Artificial Genetic Representation Database

Áreas de especialidade

Sistemas Inteligentes

Engenharia de Software

Local do Estágio

DEI

Enquadramento

Genetic representations and operators are widely recognised as key aspects of evolutionary algorithms. Concerning representations, the issues of redundancy and neutrality continue to draw attention. Redundant representations are those where several different genotypes decode to the same phenotype. If, in addition, such genotypes are connected by single-point mutations, the representation is said to exhibit neutrality. Many genotype-phenotype mappings in Nature are known to be neutral, a fact that has profound implications on the roles of natural selection and genetic drift in natural evolution.
The study of neutrality in artificial genetic representations is relevant for two main reasons. On the one hand, establishing a parallel with natural representations should allow some hypothesis about how given representation properties influence the evolutionary process to be put to the test. On the other hand, since neutrality has emerged in natural representations, there may be a reason to believe that it is somehow advantageous, and exploiting it in artificial evolution may lead to faster evolutionary algorithms.
One approach to the study of neutrality has been the development of families of artificial neutral genetic representations based on the formalism of error-control codes. Such families are extremely rich in terms of the combinations of representation properties that can be achieved, but are also extremely large.

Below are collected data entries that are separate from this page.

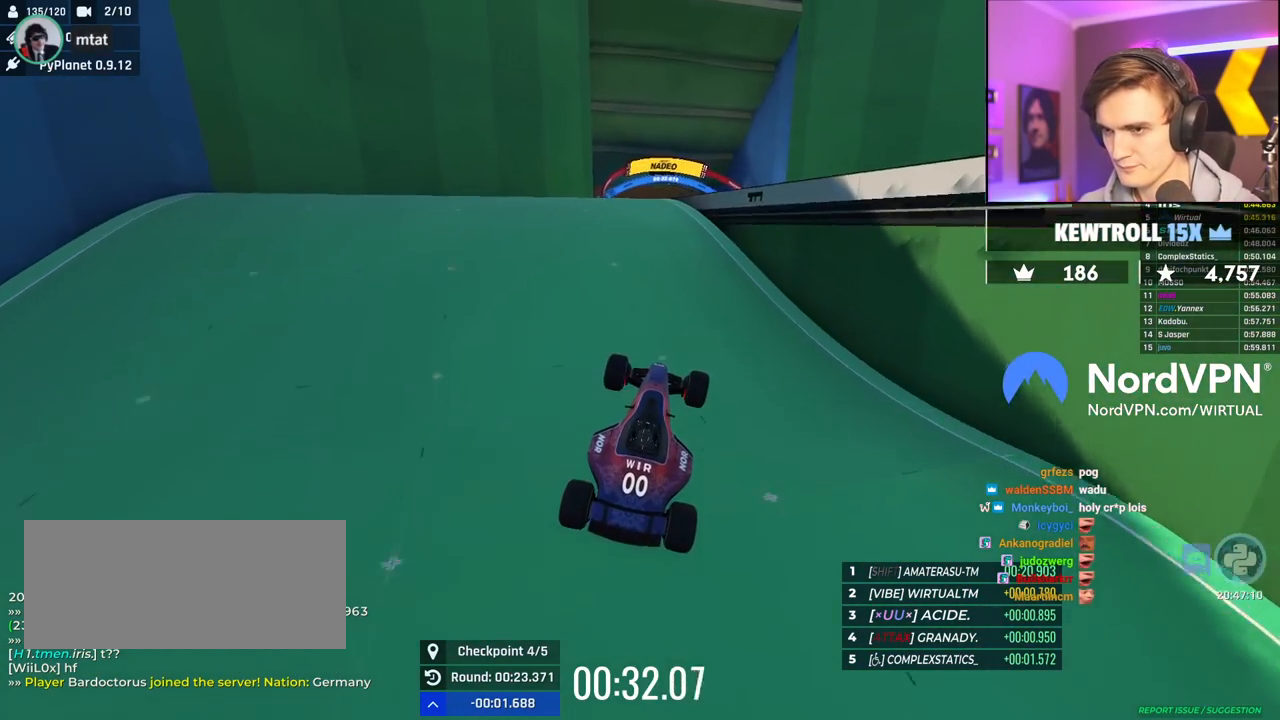
{"keys": ["left", "up"], "events": [[134, "brake", "up"]]}
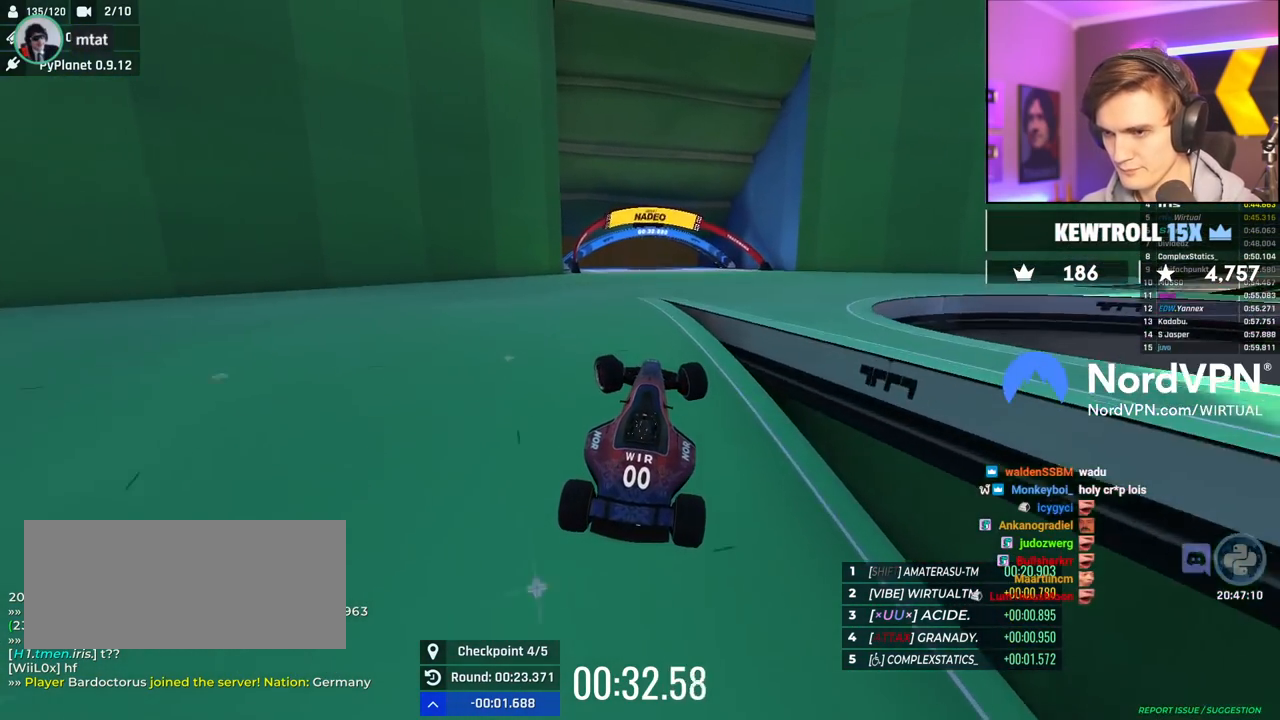
{"keys": ["up"], "events": [[334, "left", "up"], [384, "right", "down"], [467, "right", "up"]]}
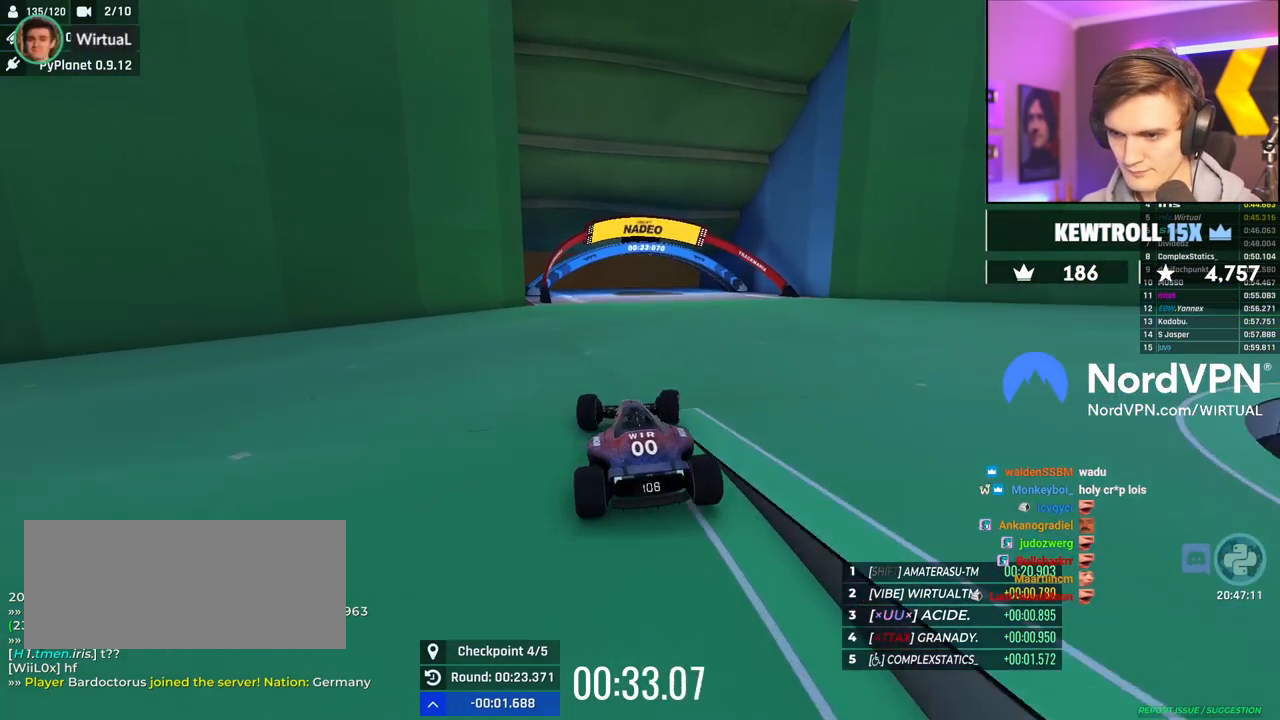
{"keys": ["up"], "events": []}
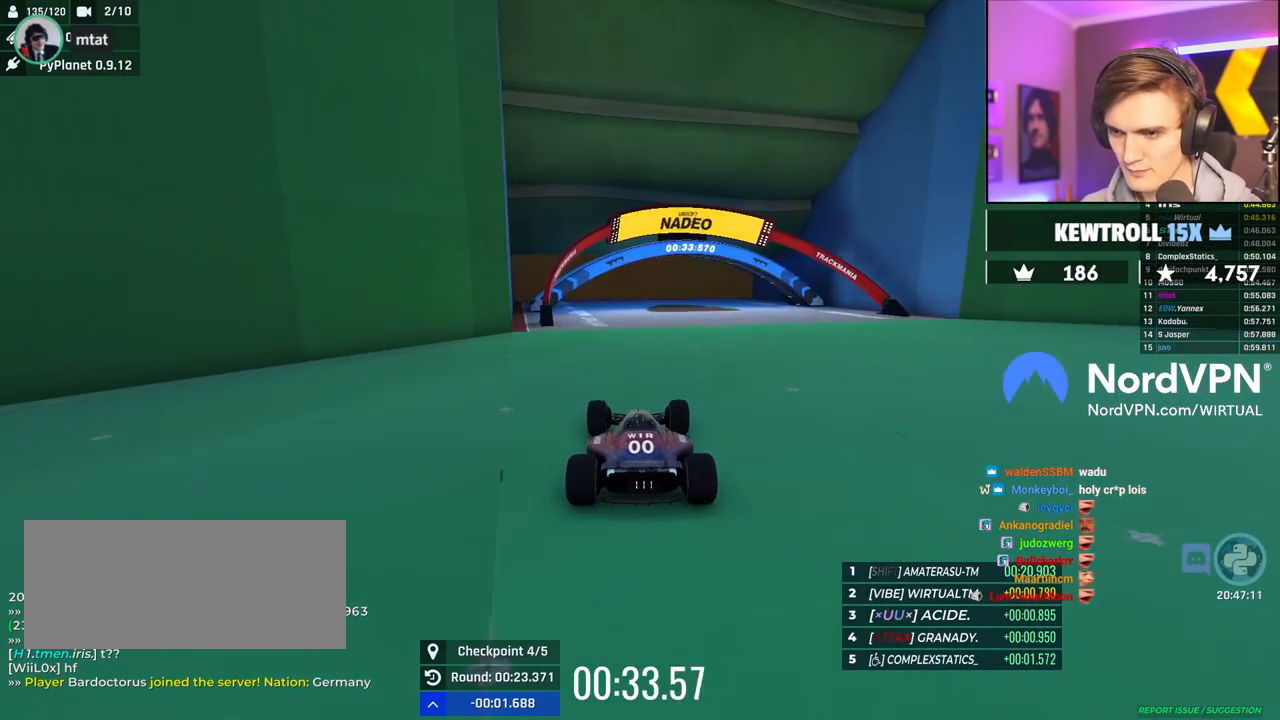
{"keys": ["up"], "events": [[34, "left", "down"], [84, "left", "up"]]}
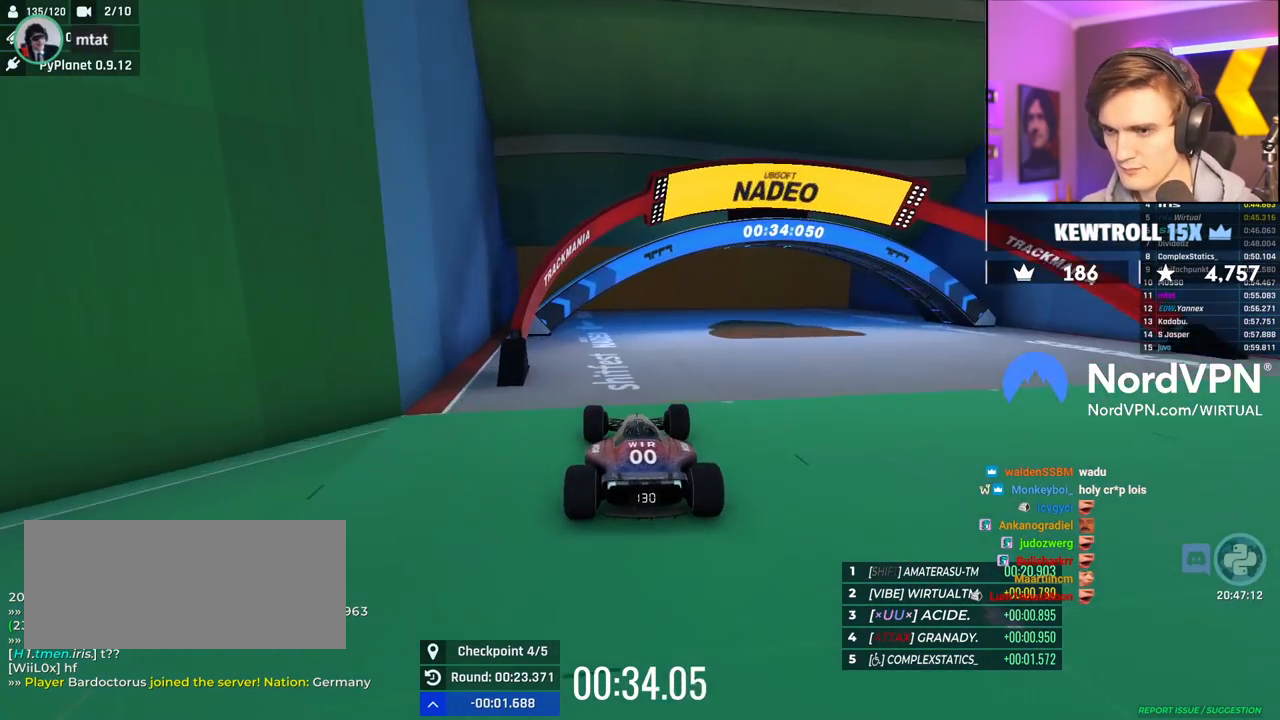
{"keys": ["brake"], "events": [[100, "left", "down"], [150, "left", "up"], [384, "up", "up"], [434, "brake", "down"]]}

Therefore, there is great interest in efficiently enumerating and characterising such representations.

Objetivo

The main objective of this work is the development of a database of representations for Evolutionary Algorithms and associated interface(s) providing access to their properties and associated information, in the spirit of public repositories such as the Stanford RNA Mapping Database or the ChemSpider chemical structure database. Of particular interest are existing families of redundant neutral binary representations which possess a rich mathematical structure, and are good candidates for research on how representations properties relate to evolutionary search performance. In addition to the characterization of individual representations in terms of relevant numerical properties, visualisation of the associated neutral-network structures and phenotype-density maps should be provided, as well as representation search facilities.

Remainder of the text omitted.